Some lines below may hold the string "kann". Count them and give only the total.

> **Supplied material**
*** Begin section ***

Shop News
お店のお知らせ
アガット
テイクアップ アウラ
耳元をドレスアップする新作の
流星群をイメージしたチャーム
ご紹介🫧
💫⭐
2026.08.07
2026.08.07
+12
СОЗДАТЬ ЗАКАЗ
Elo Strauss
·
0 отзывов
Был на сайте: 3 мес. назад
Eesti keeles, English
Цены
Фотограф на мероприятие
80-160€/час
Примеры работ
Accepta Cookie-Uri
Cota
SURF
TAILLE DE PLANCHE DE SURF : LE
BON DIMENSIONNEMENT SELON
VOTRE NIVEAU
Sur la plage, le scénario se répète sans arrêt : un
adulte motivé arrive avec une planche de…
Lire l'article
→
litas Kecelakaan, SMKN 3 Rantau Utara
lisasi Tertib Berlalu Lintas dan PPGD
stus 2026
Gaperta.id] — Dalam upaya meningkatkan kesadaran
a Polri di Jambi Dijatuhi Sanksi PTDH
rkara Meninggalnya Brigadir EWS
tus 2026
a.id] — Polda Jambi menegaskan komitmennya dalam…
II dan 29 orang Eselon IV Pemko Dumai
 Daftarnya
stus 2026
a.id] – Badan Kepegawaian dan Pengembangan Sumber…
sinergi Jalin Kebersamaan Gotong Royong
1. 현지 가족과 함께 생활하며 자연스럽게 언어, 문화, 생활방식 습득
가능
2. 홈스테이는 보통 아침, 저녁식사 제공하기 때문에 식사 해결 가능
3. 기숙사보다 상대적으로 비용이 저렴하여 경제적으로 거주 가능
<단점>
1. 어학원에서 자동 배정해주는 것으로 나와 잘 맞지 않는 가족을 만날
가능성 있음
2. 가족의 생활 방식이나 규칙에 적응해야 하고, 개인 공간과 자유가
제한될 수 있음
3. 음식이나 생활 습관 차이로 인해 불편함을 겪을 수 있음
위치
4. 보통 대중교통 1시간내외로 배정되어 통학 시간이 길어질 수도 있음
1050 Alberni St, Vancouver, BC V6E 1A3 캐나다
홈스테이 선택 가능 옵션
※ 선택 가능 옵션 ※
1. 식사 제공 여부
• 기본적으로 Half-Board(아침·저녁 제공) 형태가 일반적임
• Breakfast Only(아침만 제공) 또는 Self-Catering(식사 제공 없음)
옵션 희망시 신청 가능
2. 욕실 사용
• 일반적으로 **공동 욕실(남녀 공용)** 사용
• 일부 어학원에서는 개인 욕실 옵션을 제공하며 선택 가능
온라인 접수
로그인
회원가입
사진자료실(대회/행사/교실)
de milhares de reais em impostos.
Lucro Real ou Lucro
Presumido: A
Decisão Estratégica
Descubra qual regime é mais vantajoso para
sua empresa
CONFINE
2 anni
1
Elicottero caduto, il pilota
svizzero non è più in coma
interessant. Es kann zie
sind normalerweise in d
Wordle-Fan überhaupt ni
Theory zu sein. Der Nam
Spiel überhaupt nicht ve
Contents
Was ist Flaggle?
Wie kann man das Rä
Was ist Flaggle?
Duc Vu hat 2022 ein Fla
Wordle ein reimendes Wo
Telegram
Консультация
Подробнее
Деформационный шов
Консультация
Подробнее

*** End section ***

> **Result for this task**
2